**Objetivo indicado a**
Reporta todas las líneas de los registros que contienen la cadena "duodenum".

---*---

Entiendo y respeto profundamente a las comunidades del Cinturón Occidental Ambiental que llevan catorce años resistiendo proyectos mineros que amenazan su agua y su forma de vida. Su lucha es legítima y sus Mandatos Populares merecen ser escuchados. Pero también entiendo a los alcaldes que ven cómo les arrebatan la competencia constitucional de decidir sobre su propio territorio, o a los productores que temen que sus actividades económicas viables sean declaradas incompatibles por decreto.

La cuestión de fondo es si creemos en la descentralización o solo la toleramos cuando coincide con las preferencias del gobierno de turno. Colombia decidió en 1991 ser un Estado unitario pero descentralizado. Unitario en lo grande, descentralizado en lo específico. Las Appa, tal como están diseñadas, borran esa línea. Y cuando un ministerio puede decidir unilateralmente —sin participación vinculante de los territorios— qué se puede y qué no se puede hacer en cientos de miles de hectáreas, estamos regresando al centralismo que intentamos superar hace más de treinta años.

---*---

**Objetivo indicado b**
Escribe lo que sigue del texto sobre la descentralización en Colombia y las Appa, a partir de su última oración.

**Registros proporcionados**
---*---

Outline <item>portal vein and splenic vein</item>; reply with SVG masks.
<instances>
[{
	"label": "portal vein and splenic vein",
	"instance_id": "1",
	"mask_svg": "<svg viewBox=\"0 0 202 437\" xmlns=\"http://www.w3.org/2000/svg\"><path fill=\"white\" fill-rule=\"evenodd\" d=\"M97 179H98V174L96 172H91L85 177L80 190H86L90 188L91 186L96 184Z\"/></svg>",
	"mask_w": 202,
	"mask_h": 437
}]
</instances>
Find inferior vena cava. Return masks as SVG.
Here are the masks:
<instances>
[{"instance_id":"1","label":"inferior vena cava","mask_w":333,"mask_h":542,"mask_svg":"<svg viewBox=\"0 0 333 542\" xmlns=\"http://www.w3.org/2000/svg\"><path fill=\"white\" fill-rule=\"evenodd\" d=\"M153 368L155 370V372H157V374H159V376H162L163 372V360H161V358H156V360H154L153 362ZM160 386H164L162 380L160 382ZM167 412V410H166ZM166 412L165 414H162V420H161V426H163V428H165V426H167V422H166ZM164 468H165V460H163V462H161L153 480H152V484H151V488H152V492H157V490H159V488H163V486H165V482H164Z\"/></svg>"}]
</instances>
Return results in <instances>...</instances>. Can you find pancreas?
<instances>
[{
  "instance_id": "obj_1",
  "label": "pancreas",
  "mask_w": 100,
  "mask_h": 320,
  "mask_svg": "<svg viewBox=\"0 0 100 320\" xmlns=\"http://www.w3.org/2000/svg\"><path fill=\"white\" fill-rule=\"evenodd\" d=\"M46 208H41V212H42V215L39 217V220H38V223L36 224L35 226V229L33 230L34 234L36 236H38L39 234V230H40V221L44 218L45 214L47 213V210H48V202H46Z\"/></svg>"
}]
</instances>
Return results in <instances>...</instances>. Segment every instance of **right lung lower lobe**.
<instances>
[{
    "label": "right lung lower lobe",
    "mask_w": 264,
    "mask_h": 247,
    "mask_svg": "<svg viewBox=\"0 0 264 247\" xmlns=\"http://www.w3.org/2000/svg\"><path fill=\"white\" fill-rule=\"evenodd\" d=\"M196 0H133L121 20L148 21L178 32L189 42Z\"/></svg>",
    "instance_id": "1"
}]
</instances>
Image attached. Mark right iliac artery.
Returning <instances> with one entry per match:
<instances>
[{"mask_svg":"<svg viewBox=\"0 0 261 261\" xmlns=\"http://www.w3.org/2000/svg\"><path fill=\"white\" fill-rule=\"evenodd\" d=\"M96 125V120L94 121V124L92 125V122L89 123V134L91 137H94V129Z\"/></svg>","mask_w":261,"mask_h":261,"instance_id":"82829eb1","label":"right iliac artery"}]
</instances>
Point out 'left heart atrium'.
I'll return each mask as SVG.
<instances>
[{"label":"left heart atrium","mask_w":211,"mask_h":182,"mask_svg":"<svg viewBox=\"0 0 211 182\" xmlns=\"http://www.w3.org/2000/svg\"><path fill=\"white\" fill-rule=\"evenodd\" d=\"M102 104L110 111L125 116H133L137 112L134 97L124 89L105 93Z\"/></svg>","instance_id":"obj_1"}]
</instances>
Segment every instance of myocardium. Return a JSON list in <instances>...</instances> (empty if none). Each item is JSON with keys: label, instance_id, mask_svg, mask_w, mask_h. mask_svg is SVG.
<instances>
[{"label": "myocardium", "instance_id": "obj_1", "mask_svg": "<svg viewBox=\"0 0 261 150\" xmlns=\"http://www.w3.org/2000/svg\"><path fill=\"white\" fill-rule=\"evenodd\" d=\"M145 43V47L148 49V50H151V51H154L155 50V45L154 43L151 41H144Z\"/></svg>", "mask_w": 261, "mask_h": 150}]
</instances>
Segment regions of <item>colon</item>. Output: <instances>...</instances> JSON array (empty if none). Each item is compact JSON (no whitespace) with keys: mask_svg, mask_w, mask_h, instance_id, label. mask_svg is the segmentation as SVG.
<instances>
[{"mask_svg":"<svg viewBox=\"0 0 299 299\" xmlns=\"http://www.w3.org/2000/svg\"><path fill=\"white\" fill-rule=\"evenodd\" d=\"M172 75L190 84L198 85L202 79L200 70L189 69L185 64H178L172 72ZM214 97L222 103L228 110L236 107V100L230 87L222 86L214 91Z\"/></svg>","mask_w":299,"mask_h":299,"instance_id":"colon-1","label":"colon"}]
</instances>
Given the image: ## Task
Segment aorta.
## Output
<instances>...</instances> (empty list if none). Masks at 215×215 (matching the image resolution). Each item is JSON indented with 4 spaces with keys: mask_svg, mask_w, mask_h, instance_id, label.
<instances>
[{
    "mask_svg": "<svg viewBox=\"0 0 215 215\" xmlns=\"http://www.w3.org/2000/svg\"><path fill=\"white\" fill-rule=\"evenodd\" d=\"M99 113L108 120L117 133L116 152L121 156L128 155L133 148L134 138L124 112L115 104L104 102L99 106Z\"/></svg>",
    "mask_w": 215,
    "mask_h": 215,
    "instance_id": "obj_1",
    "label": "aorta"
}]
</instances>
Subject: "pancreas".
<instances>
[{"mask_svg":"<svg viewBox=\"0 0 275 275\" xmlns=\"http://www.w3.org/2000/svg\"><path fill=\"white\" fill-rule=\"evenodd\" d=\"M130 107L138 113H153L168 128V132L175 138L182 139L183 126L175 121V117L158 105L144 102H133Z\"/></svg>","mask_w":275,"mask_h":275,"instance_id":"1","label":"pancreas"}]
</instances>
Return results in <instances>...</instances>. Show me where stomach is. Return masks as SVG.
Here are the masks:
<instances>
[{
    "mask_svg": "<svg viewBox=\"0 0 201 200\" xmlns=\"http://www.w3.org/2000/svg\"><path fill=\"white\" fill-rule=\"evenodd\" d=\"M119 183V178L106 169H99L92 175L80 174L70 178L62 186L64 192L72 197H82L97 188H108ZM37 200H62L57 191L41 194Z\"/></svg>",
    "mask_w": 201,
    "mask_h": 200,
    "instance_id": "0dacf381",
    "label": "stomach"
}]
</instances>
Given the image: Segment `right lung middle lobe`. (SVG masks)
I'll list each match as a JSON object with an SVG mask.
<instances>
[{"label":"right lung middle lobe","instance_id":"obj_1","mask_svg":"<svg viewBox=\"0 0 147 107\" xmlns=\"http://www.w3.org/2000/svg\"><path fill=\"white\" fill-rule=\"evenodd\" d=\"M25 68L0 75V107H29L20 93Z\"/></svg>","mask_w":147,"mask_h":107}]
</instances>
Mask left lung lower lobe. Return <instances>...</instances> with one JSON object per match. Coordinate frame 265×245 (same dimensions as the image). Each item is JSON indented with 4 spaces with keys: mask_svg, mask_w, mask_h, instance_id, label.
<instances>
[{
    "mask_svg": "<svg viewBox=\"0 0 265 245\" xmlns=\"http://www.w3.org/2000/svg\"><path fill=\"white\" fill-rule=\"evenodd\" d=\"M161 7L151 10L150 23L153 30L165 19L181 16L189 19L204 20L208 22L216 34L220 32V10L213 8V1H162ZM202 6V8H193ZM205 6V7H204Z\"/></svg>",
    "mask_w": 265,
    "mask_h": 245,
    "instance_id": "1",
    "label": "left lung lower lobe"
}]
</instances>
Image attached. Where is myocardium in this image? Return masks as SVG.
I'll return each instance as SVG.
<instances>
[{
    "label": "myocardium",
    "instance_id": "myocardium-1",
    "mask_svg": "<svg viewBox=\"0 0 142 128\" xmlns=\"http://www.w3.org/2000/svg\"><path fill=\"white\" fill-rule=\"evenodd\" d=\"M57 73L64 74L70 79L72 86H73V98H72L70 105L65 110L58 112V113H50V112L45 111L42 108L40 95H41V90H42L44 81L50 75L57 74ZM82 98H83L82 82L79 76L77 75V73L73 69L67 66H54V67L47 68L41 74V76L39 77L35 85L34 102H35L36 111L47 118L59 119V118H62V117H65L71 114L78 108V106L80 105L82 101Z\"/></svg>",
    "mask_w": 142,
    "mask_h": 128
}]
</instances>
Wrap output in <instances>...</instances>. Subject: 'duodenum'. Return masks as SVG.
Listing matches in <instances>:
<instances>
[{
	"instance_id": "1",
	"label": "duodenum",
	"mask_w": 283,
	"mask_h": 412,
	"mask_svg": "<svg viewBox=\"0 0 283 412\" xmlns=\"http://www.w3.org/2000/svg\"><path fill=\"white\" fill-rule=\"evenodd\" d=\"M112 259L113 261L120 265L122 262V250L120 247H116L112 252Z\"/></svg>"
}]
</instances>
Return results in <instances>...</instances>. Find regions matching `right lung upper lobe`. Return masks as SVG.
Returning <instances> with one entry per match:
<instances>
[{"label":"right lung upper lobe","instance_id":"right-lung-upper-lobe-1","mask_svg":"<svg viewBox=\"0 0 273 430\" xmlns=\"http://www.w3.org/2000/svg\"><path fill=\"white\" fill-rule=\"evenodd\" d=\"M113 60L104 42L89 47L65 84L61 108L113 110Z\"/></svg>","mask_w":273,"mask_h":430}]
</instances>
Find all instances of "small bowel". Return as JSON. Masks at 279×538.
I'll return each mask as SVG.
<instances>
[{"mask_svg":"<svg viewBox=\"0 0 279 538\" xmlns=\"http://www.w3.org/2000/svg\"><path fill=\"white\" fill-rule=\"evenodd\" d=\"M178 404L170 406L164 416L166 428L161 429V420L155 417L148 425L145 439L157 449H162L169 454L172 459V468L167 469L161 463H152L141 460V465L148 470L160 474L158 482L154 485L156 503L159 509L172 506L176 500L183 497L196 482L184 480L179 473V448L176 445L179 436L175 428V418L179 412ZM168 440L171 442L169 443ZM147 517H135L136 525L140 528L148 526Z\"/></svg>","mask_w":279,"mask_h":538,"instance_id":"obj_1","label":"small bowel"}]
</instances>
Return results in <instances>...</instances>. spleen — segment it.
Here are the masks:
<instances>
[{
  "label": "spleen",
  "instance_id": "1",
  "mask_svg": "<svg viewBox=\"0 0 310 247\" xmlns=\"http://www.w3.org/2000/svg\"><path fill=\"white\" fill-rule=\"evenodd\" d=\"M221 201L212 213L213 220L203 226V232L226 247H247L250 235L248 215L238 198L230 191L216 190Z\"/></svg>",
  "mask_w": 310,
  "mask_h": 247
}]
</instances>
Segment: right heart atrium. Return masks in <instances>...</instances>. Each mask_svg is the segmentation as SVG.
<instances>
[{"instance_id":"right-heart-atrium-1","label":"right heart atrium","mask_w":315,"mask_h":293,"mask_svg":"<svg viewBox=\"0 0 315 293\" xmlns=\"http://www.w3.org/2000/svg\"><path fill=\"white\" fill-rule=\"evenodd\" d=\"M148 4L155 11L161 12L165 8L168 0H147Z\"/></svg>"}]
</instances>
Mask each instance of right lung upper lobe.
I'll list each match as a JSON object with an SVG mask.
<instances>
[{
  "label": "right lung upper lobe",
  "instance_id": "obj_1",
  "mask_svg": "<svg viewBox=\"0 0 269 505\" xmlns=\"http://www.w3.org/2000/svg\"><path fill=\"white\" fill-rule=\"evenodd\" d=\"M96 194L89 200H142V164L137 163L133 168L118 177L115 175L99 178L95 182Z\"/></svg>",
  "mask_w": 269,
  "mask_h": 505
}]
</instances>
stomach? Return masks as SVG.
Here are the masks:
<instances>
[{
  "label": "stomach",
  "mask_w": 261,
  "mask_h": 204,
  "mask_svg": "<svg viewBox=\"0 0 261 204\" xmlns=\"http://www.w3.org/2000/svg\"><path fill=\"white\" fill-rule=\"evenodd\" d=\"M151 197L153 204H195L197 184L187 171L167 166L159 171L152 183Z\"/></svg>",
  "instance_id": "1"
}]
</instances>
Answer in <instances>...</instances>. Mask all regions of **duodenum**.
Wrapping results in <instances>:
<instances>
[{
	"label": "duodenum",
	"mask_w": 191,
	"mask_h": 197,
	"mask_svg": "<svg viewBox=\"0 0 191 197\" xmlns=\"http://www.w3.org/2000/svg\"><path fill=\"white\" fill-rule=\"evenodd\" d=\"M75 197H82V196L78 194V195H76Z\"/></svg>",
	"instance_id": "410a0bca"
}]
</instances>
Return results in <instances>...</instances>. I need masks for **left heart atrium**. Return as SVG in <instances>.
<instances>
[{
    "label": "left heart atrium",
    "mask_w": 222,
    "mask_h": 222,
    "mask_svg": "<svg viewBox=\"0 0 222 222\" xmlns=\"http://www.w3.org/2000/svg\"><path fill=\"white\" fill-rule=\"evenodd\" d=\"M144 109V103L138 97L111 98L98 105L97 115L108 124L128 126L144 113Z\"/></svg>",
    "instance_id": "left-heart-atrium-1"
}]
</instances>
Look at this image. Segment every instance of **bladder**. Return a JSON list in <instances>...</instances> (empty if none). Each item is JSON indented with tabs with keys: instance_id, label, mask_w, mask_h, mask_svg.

---*---

**Respuesta a**
Wrap output in <instances>...</instances>. Subject: 'duodenum'. Return masks as SVG.
	"label": "duodenum",
Answer in <instances>...</instances>. Mask all regions of **duodenum**.
	"label": "duodenum",

**Respuesta b**
No estoy diciendo que no se deba proteger la producción de alimentos. Digo que hay que hacerlo bien: con ley orgánica que defina competencias claras, con participación real de municipios y departamentos, con incentivos positivos y no solo restricciones, con plazos razonables de transición, con respeto a derechos adquiridos, con inversión en lo que sabemos que funciona —infraestructura, comercialización, asistencia técnica—, y con evidencia empírica de que efectivamente mejorará la seguridad alimentaria en vez de generar conflictos jurídicos interminables. Brasil lo logró en veinte años sin tumbar su Constitución. México distribuye competencias territoriales con claridad legislativa. Chile debate su ley con foros regionales antes de aprobarla. ¿Por qué nosotros tenemos que escoger entre proteger al campesinado o respetar la autonomía territorial? Son objetivos compatibles si hay voluntad de construir política pública seria.

Dos. Mientras la Corte Constitucional decide, propongo algo simple: que nos sentemos a conversar. Gobierno nacional, gobernaciones, alcaldías, organizaciones campesinas, gremios productivos, academia. Que construyamos juntos un modelo que proteja efectivamente la producción de alimentos, respete la Constitución, fortalezca al campesinado con recursos reales, y no genere estas fracturas sociales. Es posible. Solo requiere que dejemos de imponer y empecemos a escuchar.

La seguridad alimentaria de Colombia no se decreta, ¡se construye!